- [REQUIRED ACTION] Reproduce the listing below word for word, omitting the pictures.

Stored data
◇ ◇ ◇ ◇ ◇

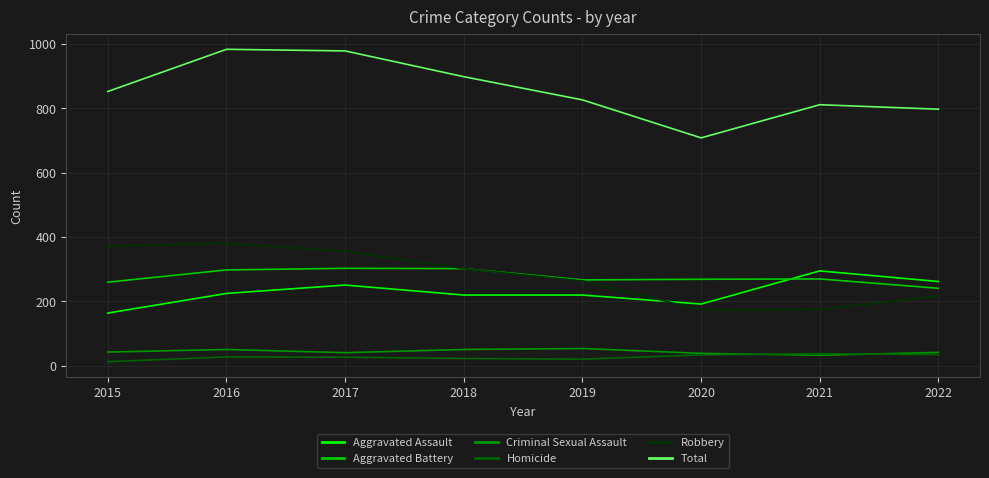

What is the average value of the Criminal Sexual Assault series?

44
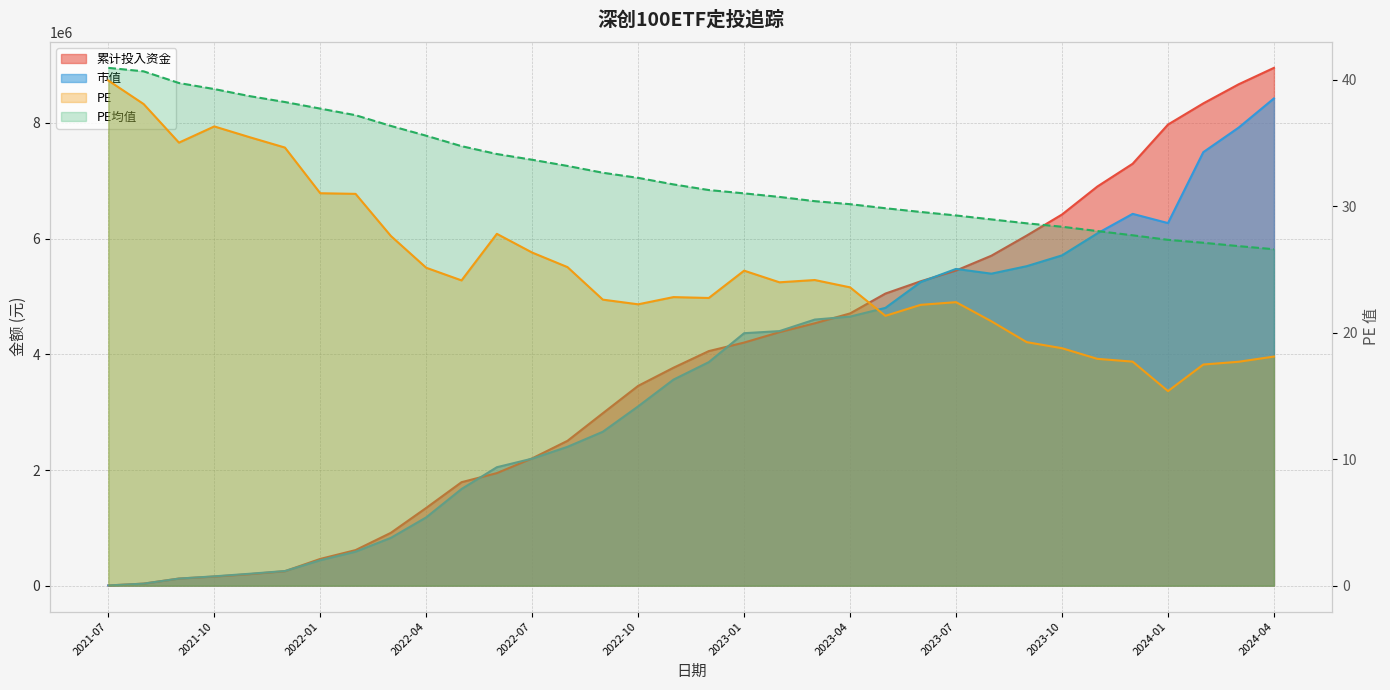

List the series in order of their peak value, highest first.

累计投入资金, 市值, PE均值, PE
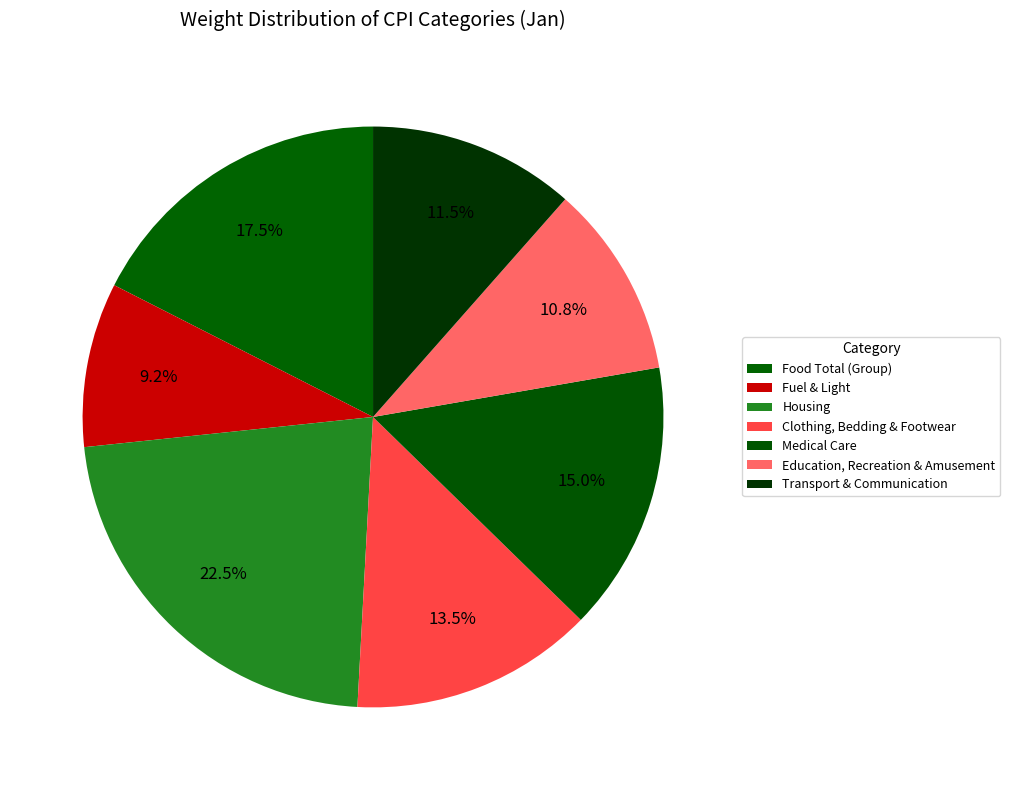

How many slices are in this pie chart?

7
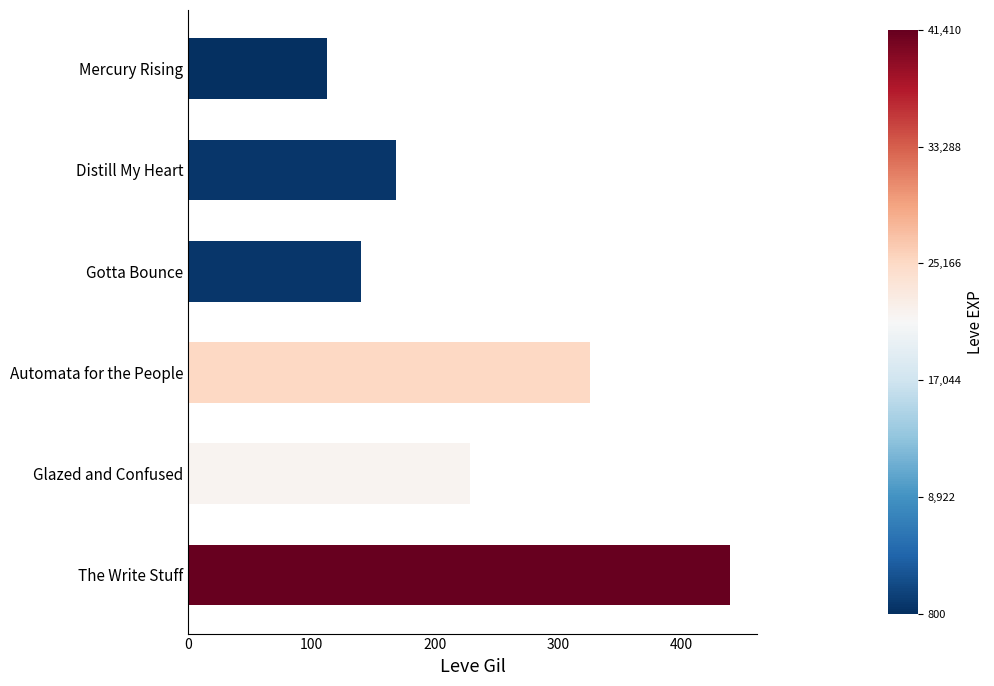

Reading top to bottom, list all the values displayed in this chart.

113	169	140	326	229	440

◇ ◇ ◇ ◇ ◇

- [WRITTEN ANSWER]
What is the average value of the Criminal Sexual Assault series?

44

List the series in order of their peak value, highest first.

累计投入资金, 市值, PE均值, PE

How many slices are in this pie chart?

7

Reading top to bottom, list all the values displayed in this chart.

113	169	140	326	229	440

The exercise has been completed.